Aim of the task:
Format the entries below as a JSON list of strings with one string per line, skipping blank lines and leaving out the pictures.

Provided entries:
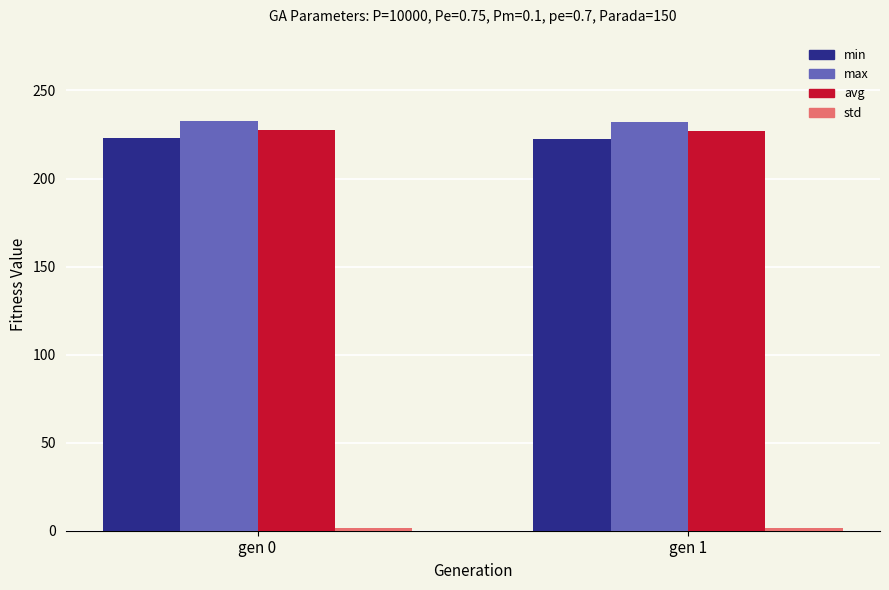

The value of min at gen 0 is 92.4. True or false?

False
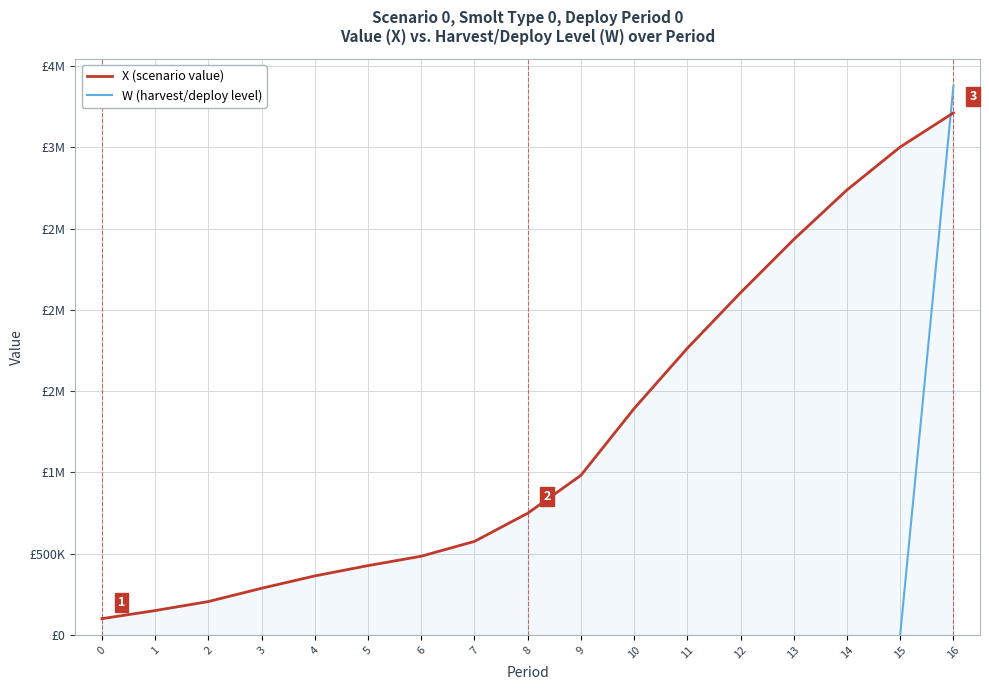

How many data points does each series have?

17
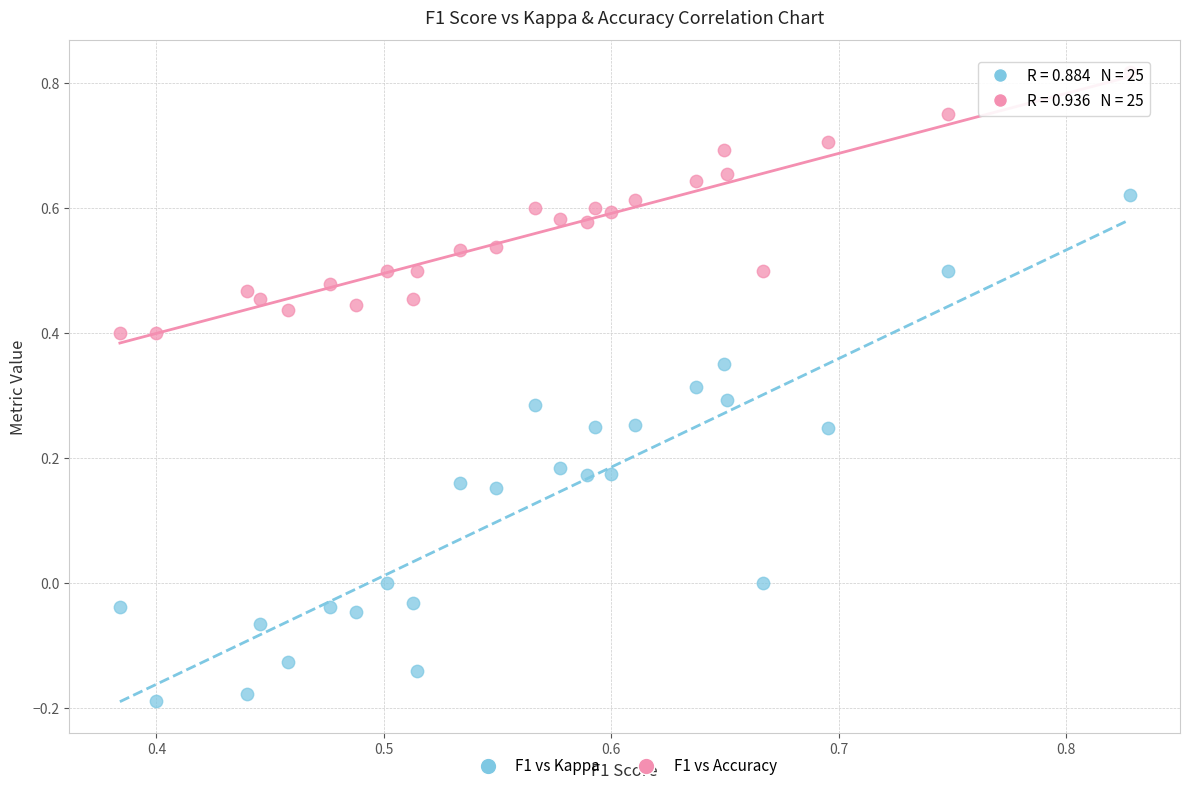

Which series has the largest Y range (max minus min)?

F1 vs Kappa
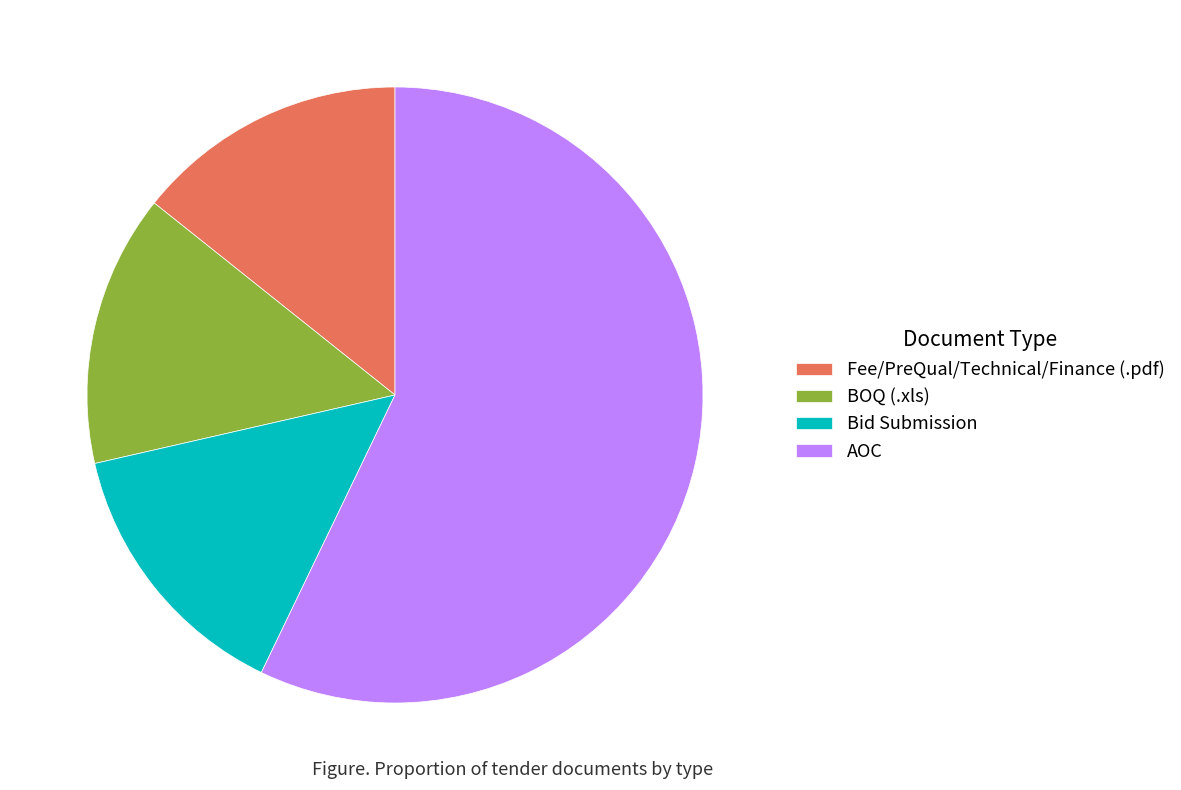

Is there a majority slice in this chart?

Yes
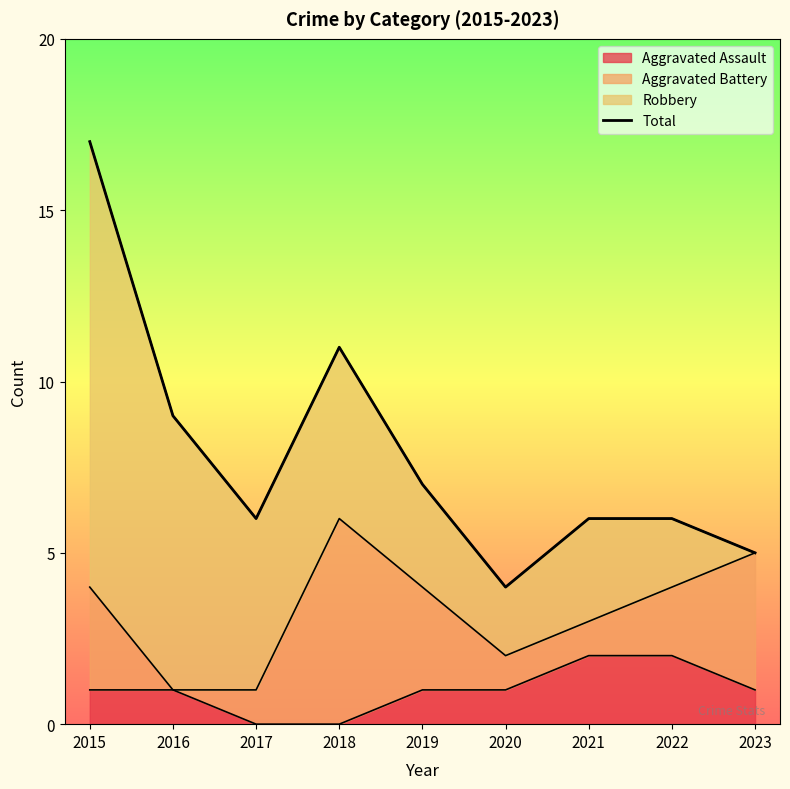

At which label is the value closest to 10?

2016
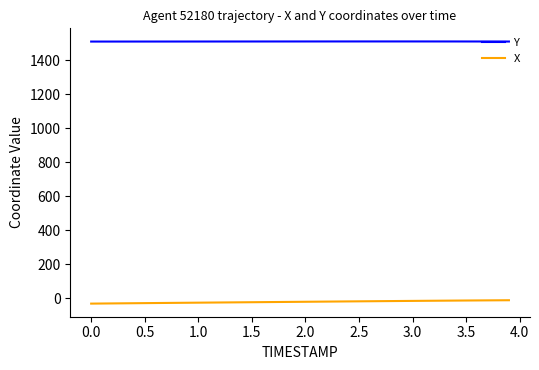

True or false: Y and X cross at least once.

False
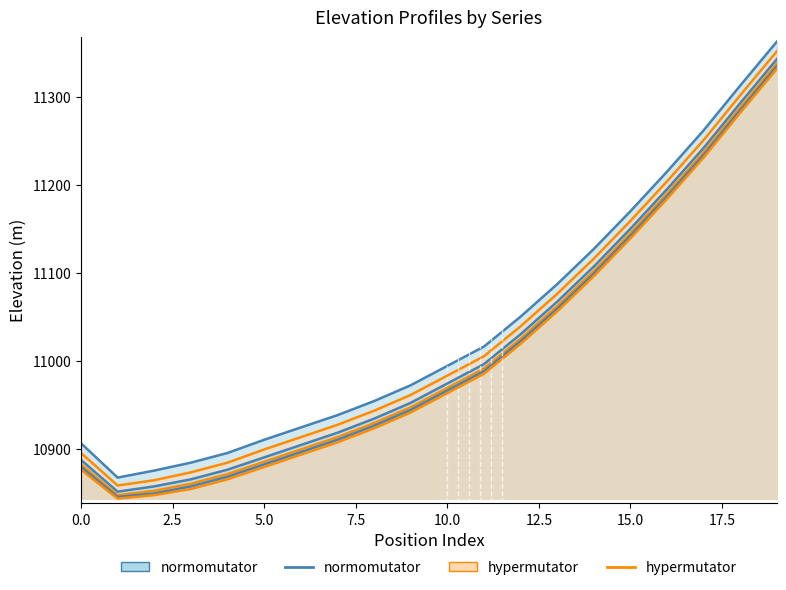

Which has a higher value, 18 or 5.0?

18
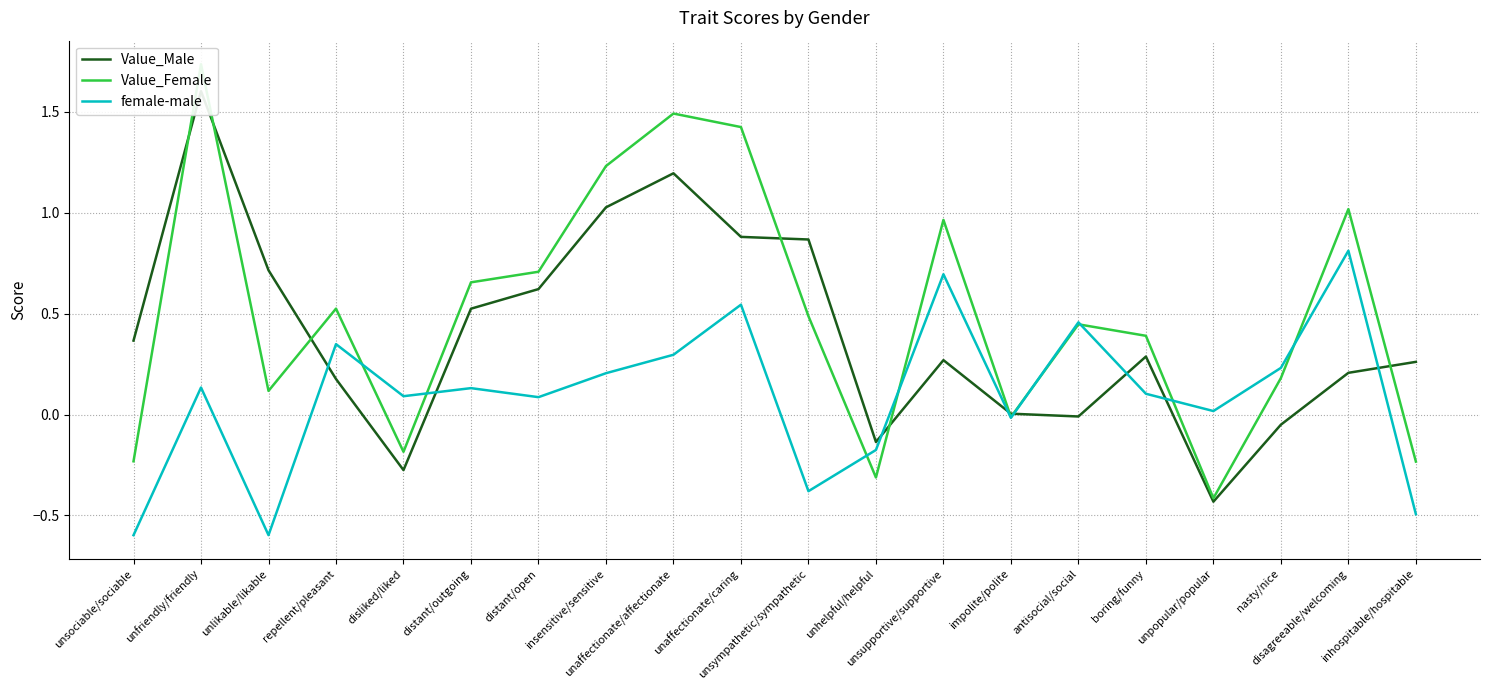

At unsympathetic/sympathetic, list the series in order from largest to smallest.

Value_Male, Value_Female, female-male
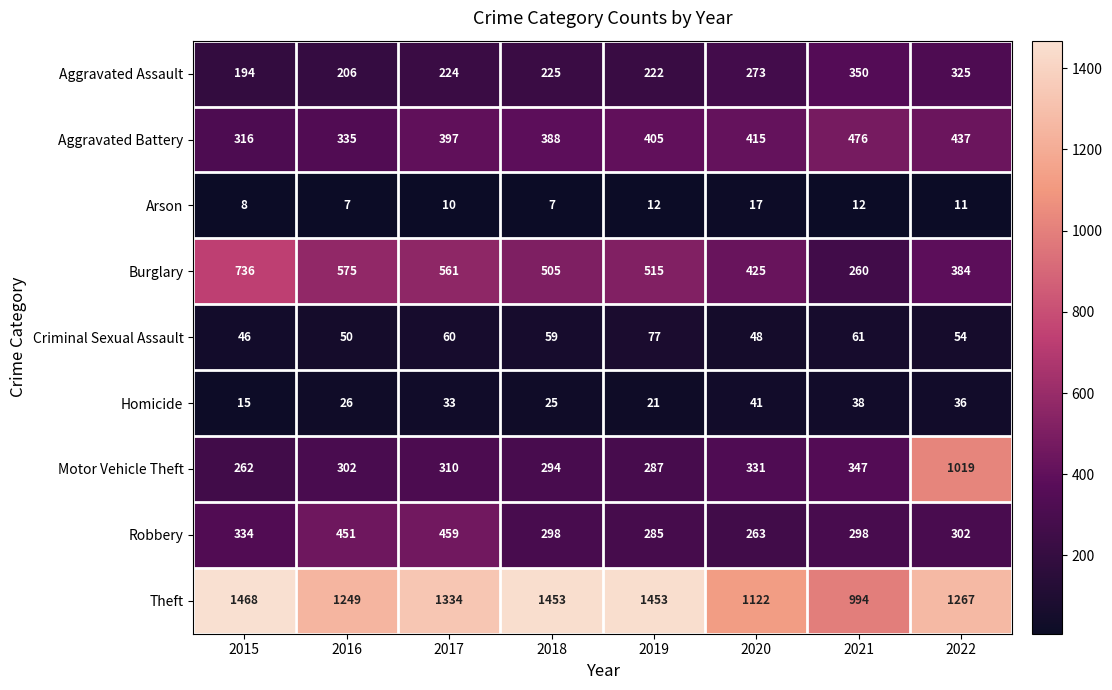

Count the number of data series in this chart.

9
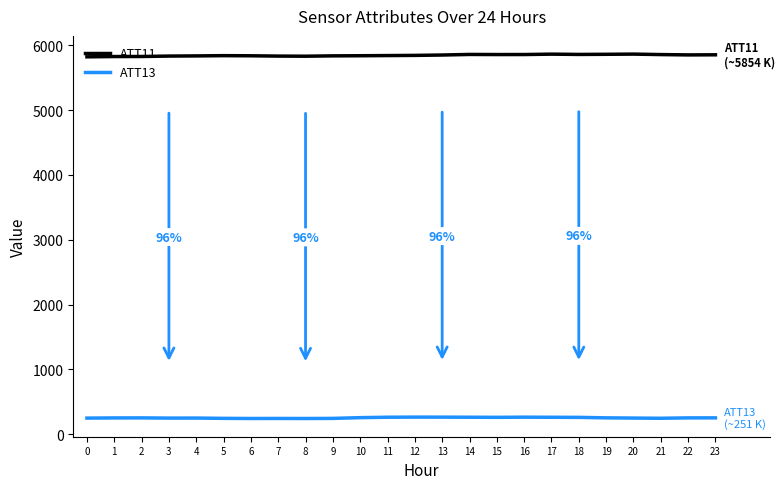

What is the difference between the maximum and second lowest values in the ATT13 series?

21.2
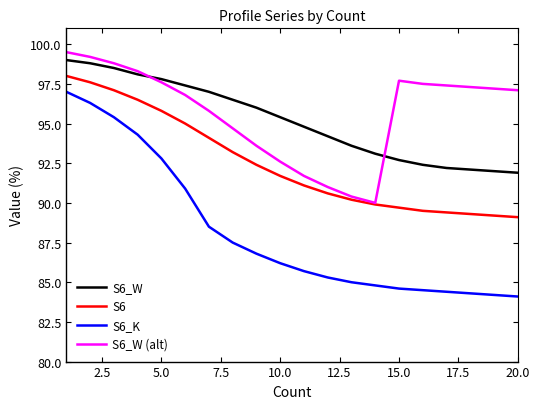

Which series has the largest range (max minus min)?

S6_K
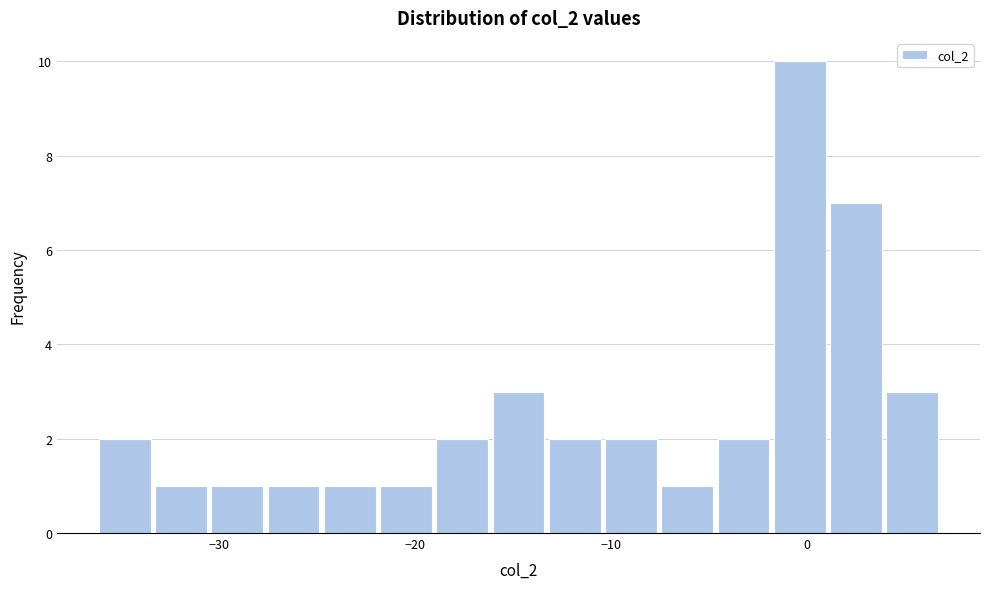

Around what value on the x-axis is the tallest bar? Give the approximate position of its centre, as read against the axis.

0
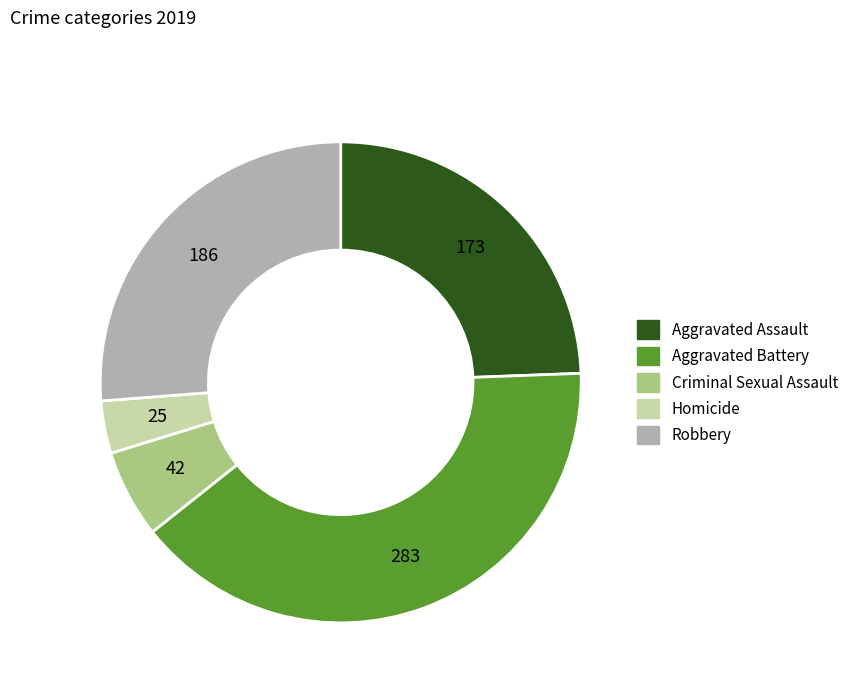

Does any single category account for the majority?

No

Answer to the problem:
[
  "The value of min at gen 0 is 92.4. True or false?",
  "False",
  "How many data points does each series have?",
  "17",
  "Which series has the largest Y range (max minus min)?",
  "F1 vs Kappa",
  "Is there a majority slice in this chart?",
  "Yes",
  "At which label is the value closest to 10?",
  "2016",
  "True or false: Y and X cross at least once.",
  "False",
  "Which has a higher value, 18 or 5.0?",
  "18",
  "At unsympathetic/sympathetic, list the series in order from largest to smallest.",
  "Value_Male, Value_Female, female-male",
  "Count the number of data series in this chart.",
  "9",
  "What is the difference between the maximum and second lowest values in the ATT13 series?",
  "21.2",
  "Which series has the largest range (max minus min)?",
  "S6_K",
  "Around what value on the x-axis is the tallest bar? Give the approximate position of its centre, as read against the axis.",
  "0",
  "Does any single category account for the majority?",
  "No"
]